Content revision data:
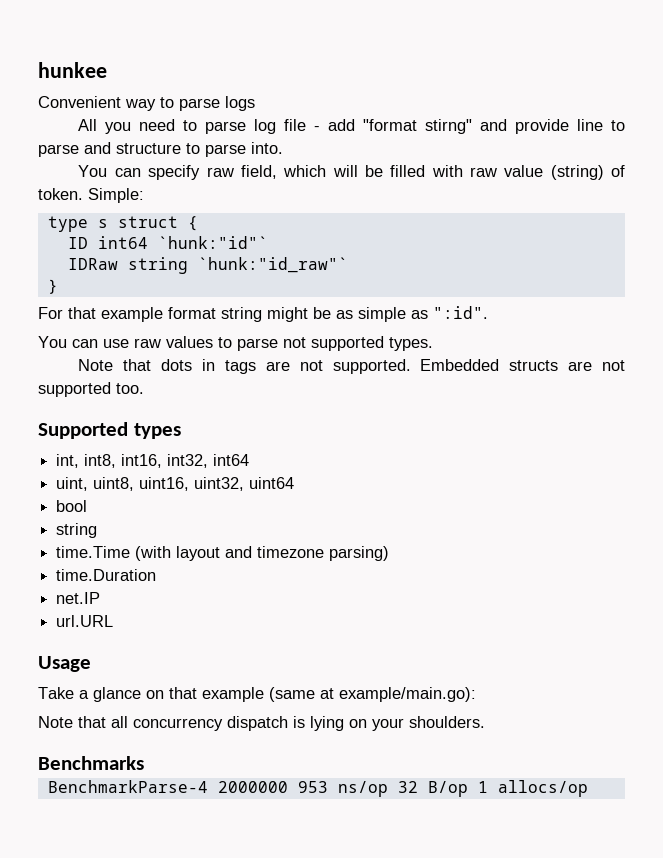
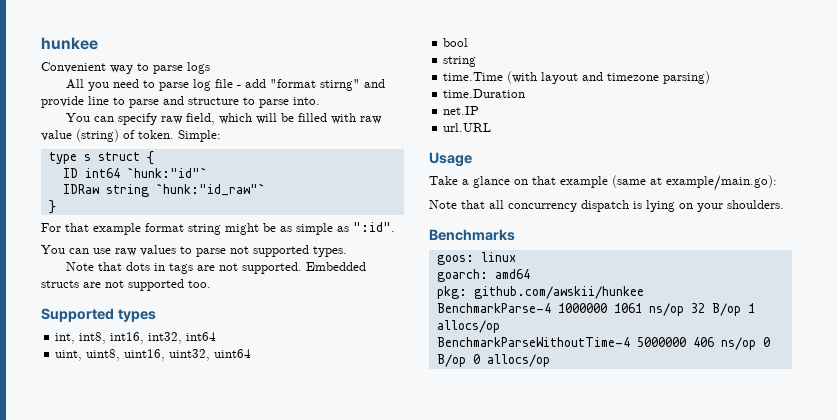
(144, 763) none -> [436,252,516,265] [436,269,530,282] [436,286,644,299] // goos: linux // goarch: amd64 // pkg: github.com/awskii/hunkee
[217,781,328,793] 2000000 953 -> [557,303,642,313] 1000000 1061
(588, 788) none -> [436,337,770,350] [436,354,550,367] // BenchmarkParseWithoutTime-4 5000000 406 ns/op 0 B/op 0 allocs/op

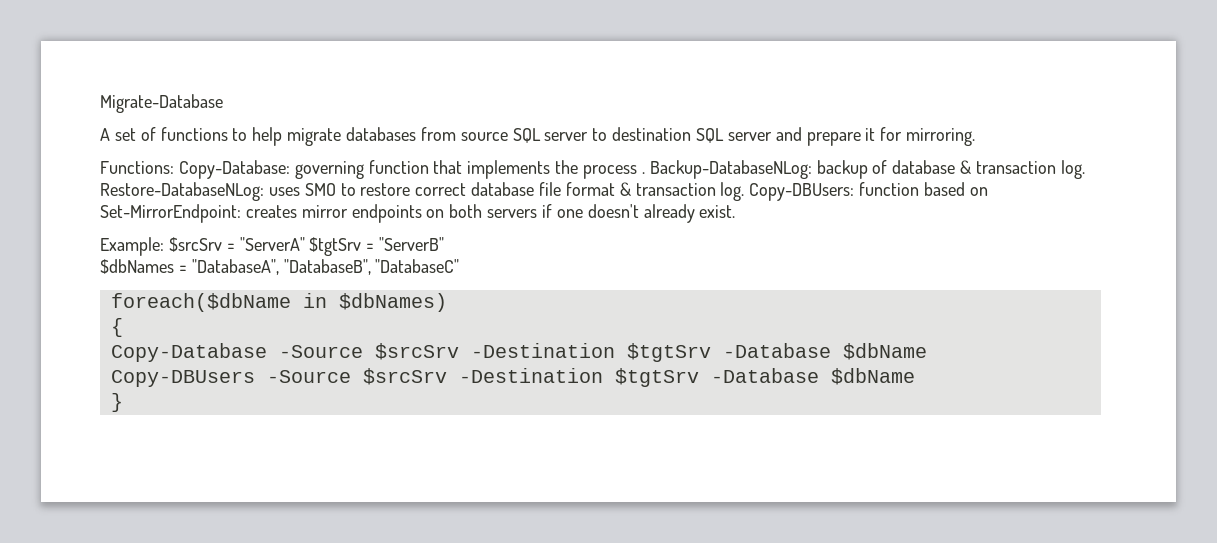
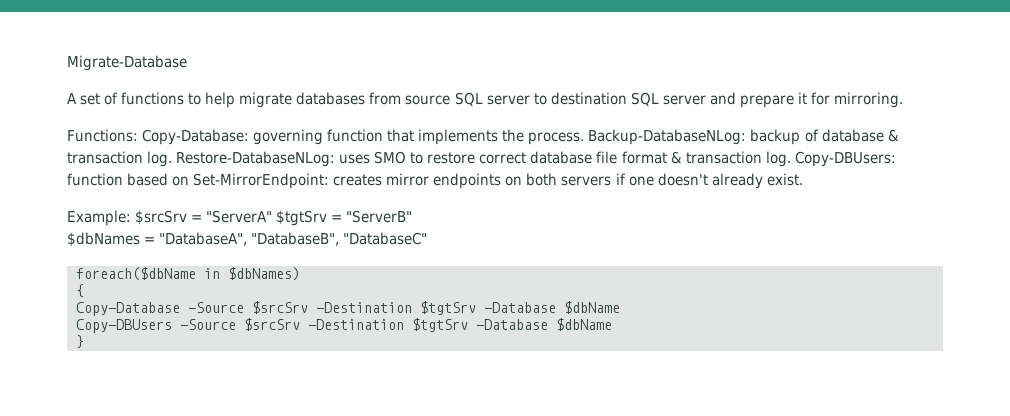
[583,165,645,179] process . -> [528,132,585,145] process.

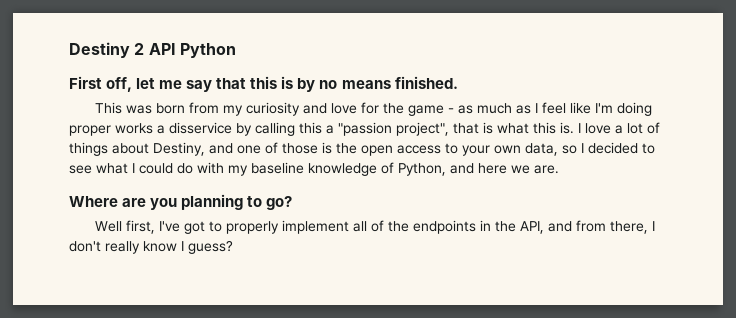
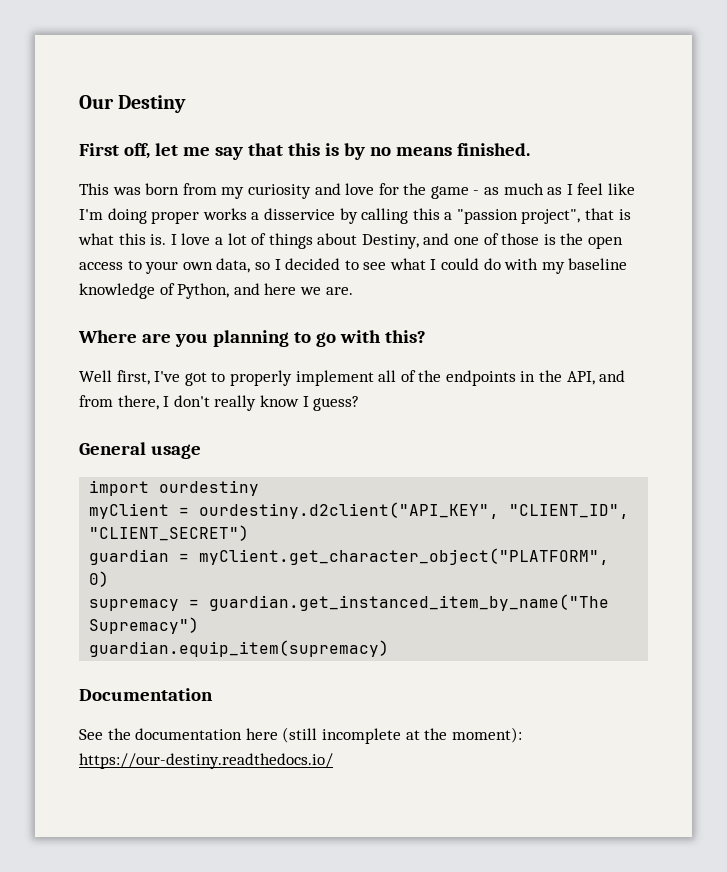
(69, 50) none -> [79,95,114,109] Our
[134,43,236,58] 2 API Python -> (187, 104) none
[266,196,293,210] go? -> [315,330,426,347] go with this?
(233, 247) none -> [79,442,201,459] [89,480,260,496] [89,502,630,519] [89,525,250,541] [89,548,610,565] [89,571,110,587] [89,594,610,611] [89,617,200,634] [89,640,390,657] [79,688,213,701] [79,727,522,744] [79,753,333,769] // General usage // import ourdestiny // myClient = ourdestiny.d2client("API_KEY", "CLIENT_ID", "CLIENT_SECRET") // guardian = myClient.get_character_object("PLATFORM", 0) // supremacy = guardian.get_instanced_item_by_name("The Supremacy") // guardian.equip_item(supremacy) // Documentation // See the documentation here (still incomplete at the moment): https://our-destiny.readthedocs.io/

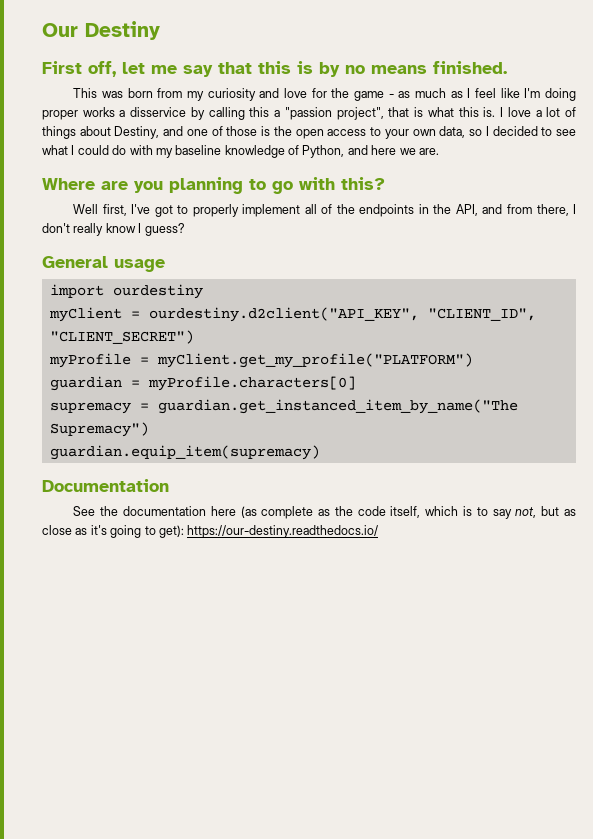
(250, 533) none -> [48,353,473,368] // myProfile = myClient.get_my_profile("PLATFORM")
[199,548,610,565] [89,571,110,587] myClient.get_character_object("PLATFORM", 0) -> [147,376,356,391] myProfile.characters[0]
[282,727,522,744] (still incomplete at the moment): -> [240,506,576,519] [42,525,184,538] (as complete as the code itself, which is to say not, but as close as it's going to get):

▸ Exercise
Text only, pictures out: give every record again as written.

▸ Answer to the exercise
(144, 763) none -> [436,252,516,265] [436,269,530,282] [436,286,644,299] // goos: linux // goarch: amd64 // pkg: github.com/awskii/hunkee
[217,781,328,793] 2000000 953 -> [557,303,642,313] 1000000 1061
(588, 788) none -> [436,337,770,350] [436,354,550,367] // BenchmarkParseWithoutTime-4 5000000 406 ns/op 0 B/op 0 allocs/op

[583,165,645,179] process . -> [528,132,585,145] process.

(69, 50) none -> [79,95,114,109] Our
[134,43,236,58] 2 API Python -> (187, 104) none
[266,196,293,210] go? -> [315,330,426,347] go with this?
(233, 247) none -> [79,442,201,459] [89,480,260,496] [89,502,630,519] [89,525,250,541] [89,548,610,565] [89,571,110,587] [89,594,610,611] [89,617,200,634] [89,640,390,657] [79,688,213,701] [79,727,522,744] [79,753,333,769] // General usage // import ourdestiny // myClient = ourdestiny.d2client("API_KEY", "CLIENT_ID", "CLIENT_SECRET") // guardian = myClient.get_character_object("PLATFORM", 0) // supremacy = guardian.get_instanced_item_by_name("The Supremacy") // guardian.equip_item(supremacy) // Documentation // See the documentation here (still incomplete at the moment): https://our-destiny.readthedocs.io/

(250, 533) none -> [48,353,473,368] // myProfile = myClient.get_my_profile("PLATFORM")
[199,548,610,565] [89,571,110,587] myClient.get_character_object("PLATFORM", 0) -> [147,376,356,391] myProfile.characters[0]
[282,727,522,744] (still incomplete at the moment): -> [240,506,576,519] [42,525,184,538] (as complete as the code itself, which is to say not, but as close as it's going to get):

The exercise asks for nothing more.